Health workers are set to be better informed on how to treat Australia's newest arrivals, with the release of updated recommendations on caring for refugees and asylum seekers.
The guidelines were developed to cover areas such as mental health, women's health and various other health disorders, and was written under the supervision of refugee health nurses.
Physician Nadia Chaves says the recommendations are needed because the demographic of new arrivals in Australia is changing, with arrivals from Africa, Asia and the Middle East.
She says many asylum seekers and refugees haven't had the same standard of medical care as most people who've grown up in Australia.
That means healthcare workers need to take a different approach when treating them.
"They may have missed out on things like immunisations that we take for granted, and providing a comprehensive health assessment will help identify problems such as a lack of immunisations or inadequate access to dental care or normal preventative screening that we do. Comprehensive health assessment also can potentially identify health problems that they might be unaware of. We're hoping that these recommendations help to standardise what a GP or nurse might offer someone when they first encounter a person from a refugee background."
Australia currently resettles 13,750 people each year, and has pledged to take in a further 12,000 from Syria and Iraq, fleeing ongoing conflict.
Nadia Chaves says these distressing experiences can deeply affect a person's mental wellbeing.
"The main thing that we want to make health professionals aware of is that yes people may have had a background of torture or trauma or psychological or physical violence, but a positive interaction with a health professional is a first step to a new future really. We also need to be aware of if people are at risk of mental health complications to refer them early and to get counselling or psychiatric help."

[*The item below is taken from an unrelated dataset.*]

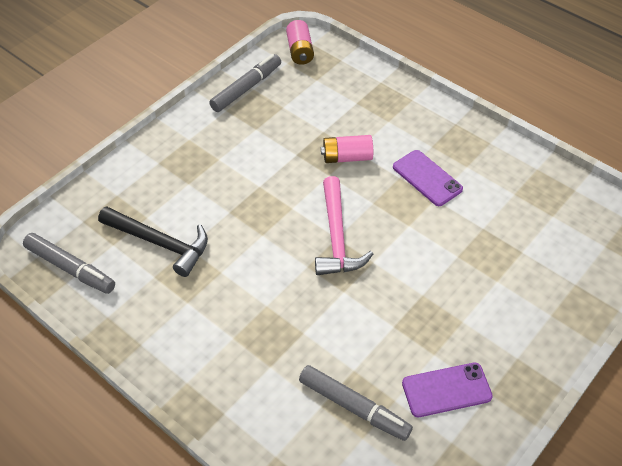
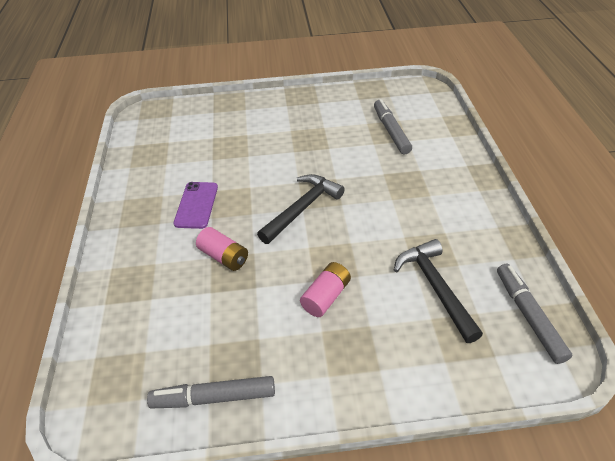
camera: 135 degrees left, 5 degrees down
(300, 51) = (109, 405): pink battery -> pink battery (326, 296)
(336, 237) = (302, 208): pink hammer -> black hammer
(446, 390) = (337, 113): purple phone -> none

But she's hopeful that these recommendations will make Australia's health system better for workers and new patients.
"I like to say we have a person-centred care approach, which means that we actually ask people what their needs are and take into account their values and their wishes when providing medical care for them and we always offer an interpreter to make sure we're speaking their language. That actually is the most important part about being culturally competent, is actually having a person-centred approach, and if we do that we'll actually be able to communicate with anyone from any culture."